I’ve been keeping an eye on “Ralph” (anomalous low pressure at the Pole). For a time he sagged south towards Siberia, (though often bulging further north than usual), and things seemed more or less typical, with the Beaufort high pressure establishing itself towards Alaska.
If course, as soon as you say “more or less typical” you tend to drop your guard, especially on the July 4 holiday, and that’s when you get sucker punched in the jaw. During the holiday the Siberian low shot across the Pole and knocked the Beaufort High right off the map. A second Siberian low formed, with a feeder band of milder air moving up its east side from the sun-baked steppes and tundra of Central Siberia.
A “zipper” formed on the warm front. over the New Siberian Islands on the east side of the Laptev Sea.
Rather than drifting east it curled north, drawing mild air as a feeder band, holding some modified Pacific air.
On the seventh day of the seventh month, it began blowing up, as the seventh summer storm since I began counting, back when we had the storm in the summer of 2012 that got so much attention.
If you remember, the 2012 storm generated all sorts of attention because it melted a lot of ice swiftly. Alarmists were overjoyed. Apparently the water had stratified and there was a slightly warmer layer of water below the “lens” of colder water at the surface. The reason the slightly warmer water didn’t rise was because it was saltier. Then the storm churned the water, and the milder water got into the mix. The speed at which the sea-ice vanished was quite remarkable. However then the milder water was “used up”, and the stratification ceased to be. This, along with (perhaps) the cooling of the water because it was initially exposed to arctic blasts the next winter, seemed to make the water so much colder that, when a similar gale blew up in 2013, what was remarkable was how little of the sea-ice melted. (It was also remarkable how crestfallen certain Alarmists were.)
The 2012 storm was described as “very rare”, and a “top five storm”. I’m not sure who was keeping the records, but if it was unusual, than the unusual is becoming more usual, for this makes the seventh top five storm we’ve had in seven years. We had two last summer, and this is the second we’ve had already, this summer. Ralph is on the rampage.
All eyes will be watching to see what sort of effect this storm will have on the sea-ice. Will it be like 2012 or like 2013?
The sea-ice remains thicker than last year. The “volume” always falls steeply during the peak of the melt, and this year has slipped below 2014, but remains far above last year’s.

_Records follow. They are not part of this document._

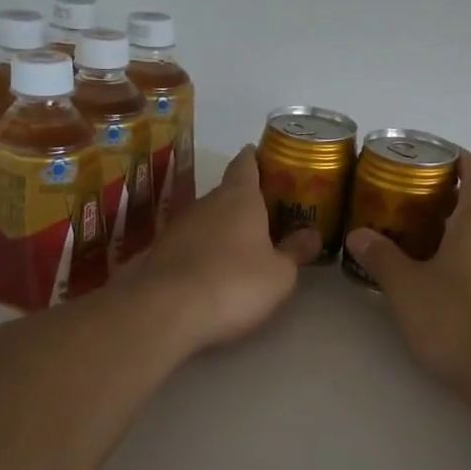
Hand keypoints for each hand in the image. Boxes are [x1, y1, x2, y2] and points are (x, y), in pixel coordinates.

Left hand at [125, 146, 321, 352]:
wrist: (164, 311)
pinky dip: (203, 251)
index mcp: (239, 197)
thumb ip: (295, 251)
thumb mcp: (280, 274)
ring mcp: (177, 227)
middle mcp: (206, 203)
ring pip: (207, 219)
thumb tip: (312, 235)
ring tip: (244, 246)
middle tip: (269, 214)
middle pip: (227, 193)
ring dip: (223, 229)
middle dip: (246, 201)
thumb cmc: (233, 283)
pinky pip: (190, 244)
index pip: (246, 163)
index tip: (266, 158)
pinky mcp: (159, 254)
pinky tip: (214, 271)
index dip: (256, 158)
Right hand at [345, 153, 470, 388]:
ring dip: (457, 241)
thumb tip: (359, 236)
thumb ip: (382, 257)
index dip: (461, 159)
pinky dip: (468, 271)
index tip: (438, 157)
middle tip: (410, 210)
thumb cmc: (455, 317)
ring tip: (420, 252)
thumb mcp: (407, 287)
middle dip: (448, 205)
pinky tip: (443, 293)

The sea-ice “extent” has not fallen as steeply as last year. All eyes wait to see if the storm causes a downturn.

Despite the “feeder bands” of milder air Ralph draws up to the Pole, temperatures remain below normal.

As was the case with the storm in early June, the flip of the pattern has swung the cross-polar-flow completely around, to a flow from the Atlantic to the Pacific. (Dr. Ryan Maue map from Weatherbell)

This flow prevents the flushing of sea-ice down into the Atlantic, (a major reason for the low sea-ice “extent” in 2007). This inflow from the Atlantic looks likely to persist, as Ralph looks unlikely to surrender the Pole any time soon.
I should mention that, deprived of my addiction to views of sea-ice from floating cameras, I have turned to shipping reports in a sort of desperation. The lone American ice-breaker was down in San Diego. No sea-ice there, yet. However I think they are picking up scientists from Scripps. Hopefully those fellows bring a camera north and plant it on the ice.
The Russians have a whole different attitude. The built the world’s first icebreaker in 1897, and are determined to open the Northeast Passage, and replace the Suez Canal. They are building massive ships, veritable monsters.

How committed are the Russians? They have build forty of these monsters. This June they launched their biggest icebreaker yet. It will be able to smash through ice nine feet thick. Cost? Over a billion dollars!
What a gamble! So far the Russians are only escorting something like fifty ships a year, compared to thousands through the Suez Canal, but if they they can open the new sea-route it will be a change like Henry the Navigator putting Portugal on the map by exploring the new route to India around Africa.

The hope is that once they bash channels open in the summer, the channels will remain open, and some reinforced boats can travel without escort.

The gamble is, well, the arctic is the arctic. Ice can thicken and channels crunch shut. But the Russians have been battling the arctic for centuries. They alone have built off-shore rigs in the frozen sea, and had a terrific battle getting their tankers to load up the oil this spring, fighting this year’s thicker ice.